Positive feedback encourages students. Practice positive feedback frequently by:

  • Praising incremental successes during training.
  • Relating daily accomplishments to lesson objectives.
  • Commenting favorably on student progress and level ability.

For example, as the student progresses through training, remark on the milestones. When a student first performs a task alone, congratulate him or her on having learned it.

When that same skill reaches an intermediate level, point out that the student’s performance is almost consistent with the requirements of the PTS. When performance is equal to the PTS requirements, comment favorably on the skill acquisition.
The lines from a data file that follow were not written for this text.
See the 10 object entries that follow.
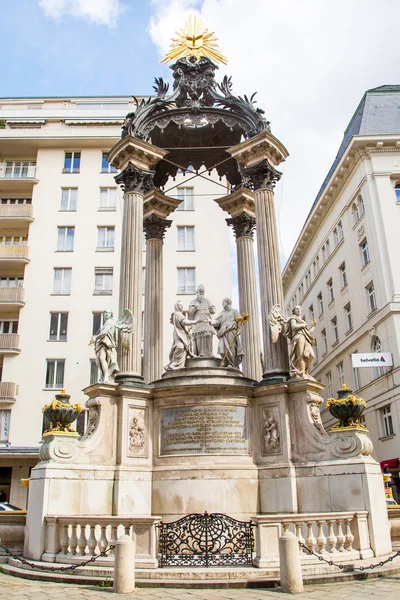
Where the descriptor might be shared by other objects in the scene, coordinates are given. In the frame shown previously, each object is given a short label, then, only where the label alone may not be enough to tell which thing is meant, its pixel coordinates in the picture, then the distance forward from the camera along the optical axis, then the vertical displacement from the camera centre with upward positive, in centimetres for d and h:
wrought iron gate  1031 -43
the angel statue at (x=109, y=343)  1598 +475
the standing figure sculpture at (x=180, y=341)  1798 +533
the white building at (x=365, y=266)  3534 +1711
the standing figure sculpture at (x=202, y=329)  1836 +572
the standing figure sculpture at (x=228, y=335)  1777 +544
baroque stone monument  1283 +238
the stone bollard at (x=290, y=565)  879 -73
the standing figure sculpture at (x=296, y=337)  1566 +468
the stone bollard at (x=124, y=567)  898 -70
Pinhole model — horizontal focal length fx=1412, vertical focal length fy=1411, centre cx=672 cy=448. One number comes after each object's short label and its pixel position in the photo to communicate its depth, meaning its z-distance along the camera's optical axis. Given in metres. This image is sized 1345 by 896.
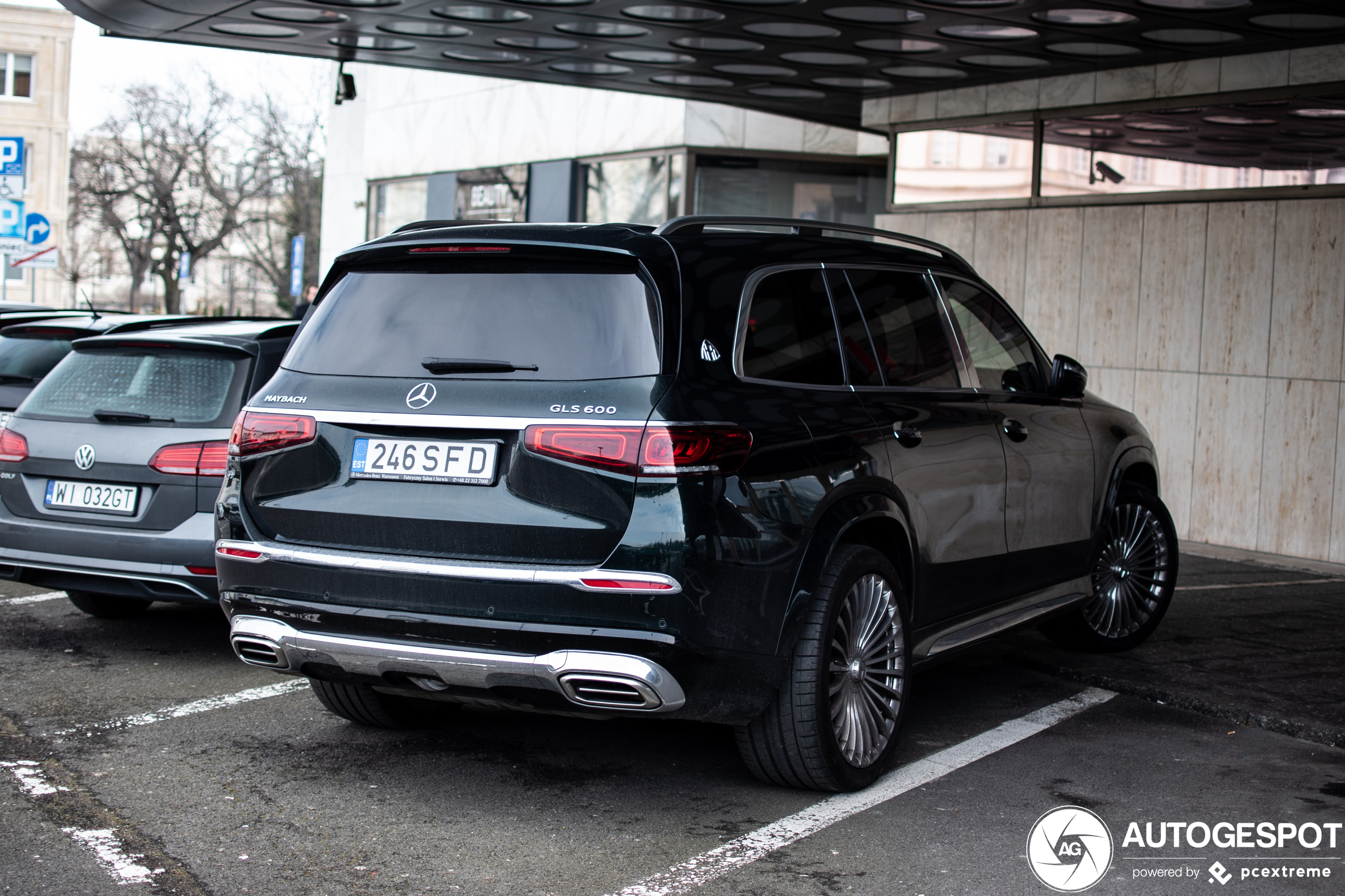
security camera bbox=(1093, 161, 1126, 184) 11.48
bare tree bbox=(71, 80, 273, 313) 51.34
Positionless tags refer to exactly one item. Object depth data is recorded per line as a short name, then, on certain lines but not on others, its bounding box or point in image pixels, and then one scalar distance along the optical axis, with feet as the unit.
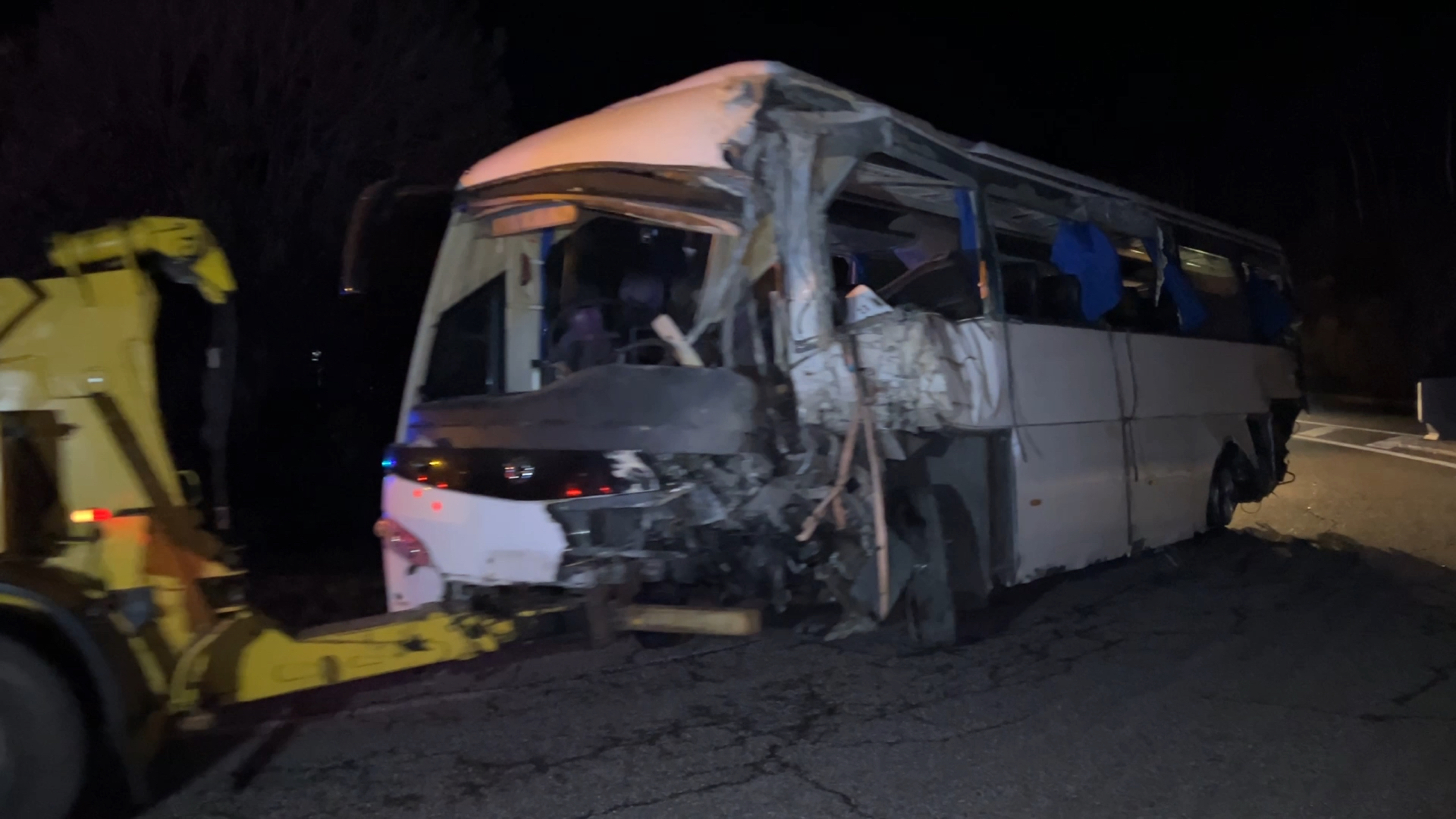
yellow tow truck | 13.43
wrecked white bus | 19.10
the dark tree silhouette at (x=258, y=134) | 37.55
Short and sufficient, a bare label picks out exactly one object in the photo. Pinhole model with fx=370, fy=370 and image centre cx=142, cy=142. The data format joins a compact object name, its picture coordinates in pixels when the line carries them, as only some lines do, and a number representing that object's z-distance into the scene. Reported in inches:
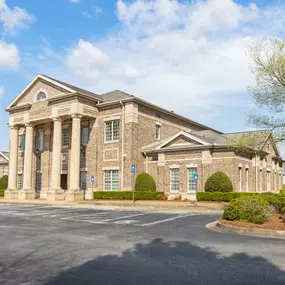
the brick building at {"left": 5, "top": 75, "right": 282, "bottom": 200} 1309.1
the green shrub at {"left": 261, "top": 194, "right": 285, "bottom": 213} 599.6
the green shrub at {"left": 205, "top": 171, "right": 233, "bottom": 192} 1194.0
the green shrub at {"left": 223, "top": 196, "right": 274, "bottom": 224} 536.1
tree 819.4
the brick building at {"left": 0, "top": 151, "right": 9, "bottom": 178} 2095.1
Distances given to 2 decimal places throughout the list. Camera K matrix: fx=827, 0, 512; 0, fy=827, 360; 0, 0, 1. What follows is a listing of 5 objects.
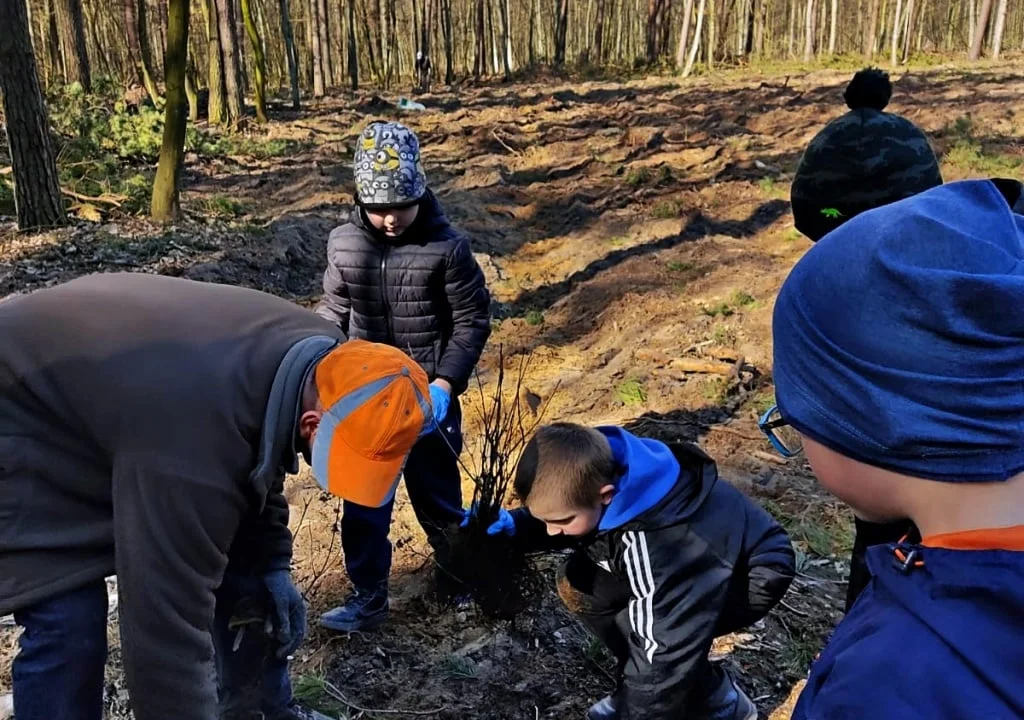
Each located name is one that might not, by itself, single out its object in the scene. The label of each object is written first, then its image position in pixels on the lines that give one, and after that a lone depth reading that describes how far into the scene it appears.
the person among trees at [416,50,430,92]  23.56
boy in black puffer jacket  2.96
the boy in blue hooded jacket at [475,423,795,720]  2.18
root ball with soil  2.93
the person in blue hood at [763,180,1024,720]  0.81
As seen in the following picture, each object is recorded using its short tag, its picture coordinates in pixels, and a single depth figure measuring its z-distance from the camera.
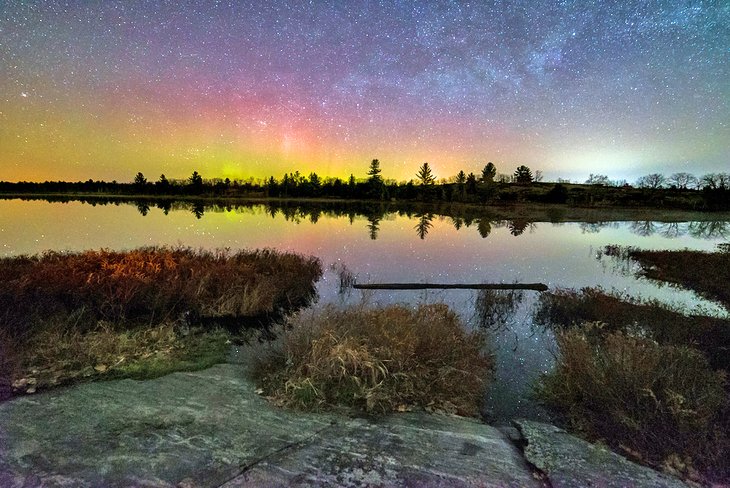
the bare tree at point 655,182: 172.80
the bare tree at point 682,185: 168.77
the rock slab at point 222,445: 4.79
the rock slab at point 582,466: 5.17
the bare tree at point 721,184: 107.49
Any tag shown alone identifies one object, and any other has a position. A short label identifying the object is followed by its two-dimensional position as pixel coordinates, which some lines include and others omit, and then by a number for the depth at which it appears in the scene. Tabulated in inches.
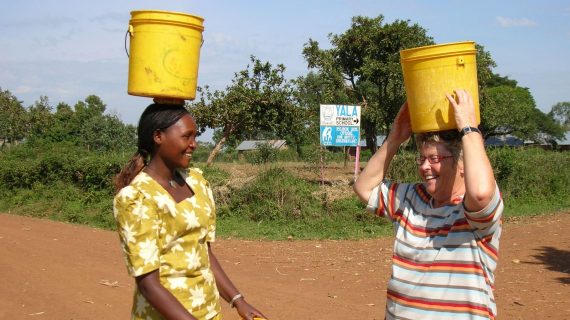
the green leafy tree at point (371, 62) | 730.8
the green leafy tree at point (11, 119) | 1163.3
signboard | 467.5
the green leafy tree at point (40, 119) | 1122.7
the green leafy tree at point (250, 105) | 649.0
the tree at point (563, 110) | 3211.1
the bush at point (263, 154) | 569.6
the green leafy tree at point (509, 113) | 985.5
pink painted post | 432.1
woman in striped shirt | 76.0
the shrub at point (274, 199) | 473.1
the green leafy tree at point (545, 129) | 1936.5
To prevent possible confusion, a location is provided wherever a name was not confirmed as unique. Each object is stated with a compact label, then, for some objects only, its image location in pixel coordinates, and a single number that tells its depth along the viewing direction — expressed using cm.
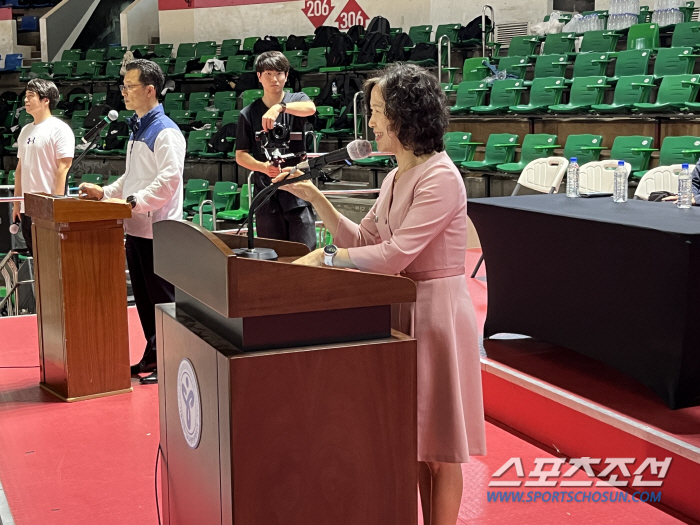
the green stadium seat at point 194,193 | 858
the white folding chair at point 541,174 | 463
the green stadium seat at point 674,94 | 628
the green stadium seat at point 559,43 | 834
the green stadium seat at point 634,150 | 621
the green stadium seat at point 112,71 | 1184
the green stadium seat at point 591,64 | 742
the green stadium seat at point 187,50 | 1212
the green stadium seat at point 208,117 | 1020
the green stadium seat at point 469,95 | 816
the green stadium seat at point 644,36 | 764
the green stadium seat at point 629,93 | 668
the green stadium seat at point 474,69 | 857
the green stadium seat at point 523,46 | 876
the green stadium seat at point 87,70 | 1212
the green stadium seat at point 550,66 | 778
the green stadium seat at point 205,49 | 1204
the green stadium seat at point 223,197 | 838
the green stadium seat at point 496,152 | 732
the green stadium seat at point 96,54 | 1272
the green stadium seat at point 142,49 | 1230
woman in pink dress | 165
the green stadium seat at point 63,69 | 1245
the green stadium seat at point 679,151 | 580
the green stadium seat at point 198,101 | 1078
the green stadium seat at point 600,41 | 799
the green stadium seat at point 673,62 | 682
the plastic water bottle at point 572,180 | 349
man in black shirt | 336
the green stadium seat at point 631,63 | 714
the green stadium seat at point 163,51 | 1230
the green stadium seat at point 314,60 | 1012
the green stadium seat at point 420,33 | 1004
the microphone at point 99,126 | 330
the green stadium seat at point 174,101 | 1101
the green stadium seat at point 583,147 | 663
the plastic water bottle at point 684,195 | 293
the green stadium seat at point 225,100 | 1035
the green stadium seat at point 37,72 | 1262
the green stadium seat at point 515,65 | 819
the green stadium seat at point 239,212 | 783
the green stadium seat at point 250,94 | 1007
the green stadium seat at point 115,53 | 1255
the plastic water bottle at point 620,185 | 317
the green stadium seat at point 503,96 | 777
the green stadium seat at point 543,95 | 738
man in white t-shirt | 456
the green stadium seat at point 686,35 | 732
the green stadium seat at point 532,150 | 696
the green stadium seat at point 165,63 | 1168
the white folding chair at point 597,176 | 448
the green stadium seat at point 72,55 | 1321
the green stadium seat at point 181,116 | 1043
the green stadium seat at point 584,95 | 702
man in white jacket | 327
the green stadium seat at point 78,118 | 1119
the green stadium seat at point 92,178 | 974
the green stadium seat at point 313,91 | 978
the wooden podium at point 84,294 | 317
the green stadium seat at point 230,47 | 1167
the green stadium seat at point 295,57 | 1032
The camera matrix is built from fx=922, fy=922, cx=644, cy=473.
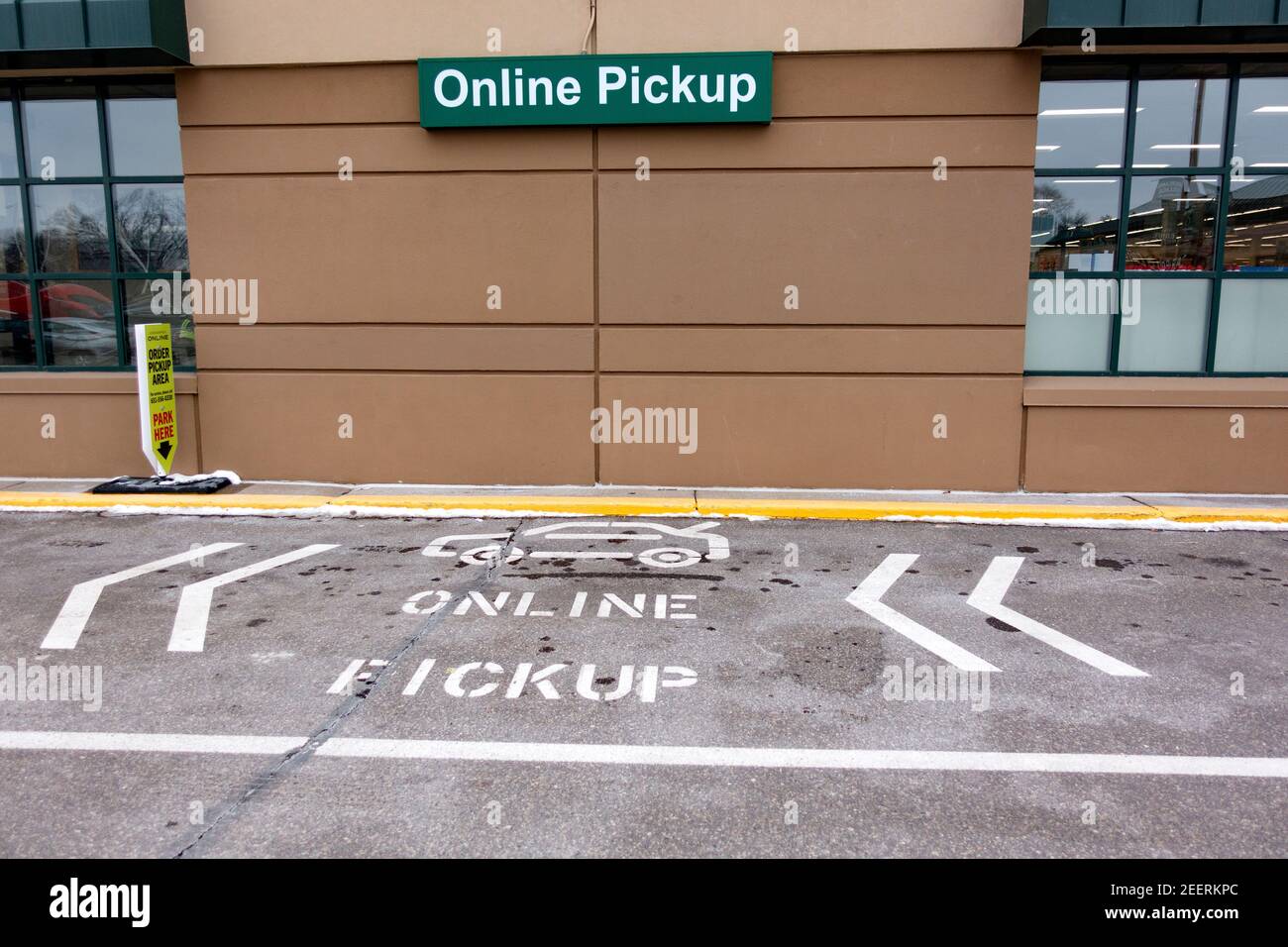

When student performance exceeds PTS requirements, point out what a benefit this will be when the student must perform under pressure during a practical test or on the job.

Presenting New Challenges

With each declaration of success, be sure to present students with the next challenge. For example, when a student begins to perform a skill consistently to PTS requirements, challenge him or her to continue to improve it so the skill can be performed under pressure or when distracted. Instructors can also present new challenges by presenting the student with new problems or situations.


Drops in Motivation

Instructors must be prepared to deal with a number of circumstances in which motivation levels drop. It is natural for motivation to wane somewhat after the initial excitement of the student’s first days of training, or between major training events such as solo, evaluations, or practical tests. Drops in motivation appear in several different ways. Students may come to lessons unprepared or give the general sense that aviation training is no longer a priority. During these times, it is often helpful to remind students of their own stated goals for seeking aviation training.

Learning plateaus are a common source of frustration, discouragement, and decreased student motivation. A first line of defense against this situation is to explain that learning seldom proceeds at a constant pace—no student climbs the ladder of success by exactly one rung per day. Students should be encouraged to continue to work hard and be reassured that results will follow.

Summary of Instructor Actions

To ensure that students continue to work hard, the instructor should:

  • Ask new students about their aviation training goals.
  • Reward incremental successes in learning.
  • Present new challenges.
  • Occasionally remind students about their own stated goals for aviation training.
  • Assure students that learning plateaus are normal and that improvement will resume with continued effort.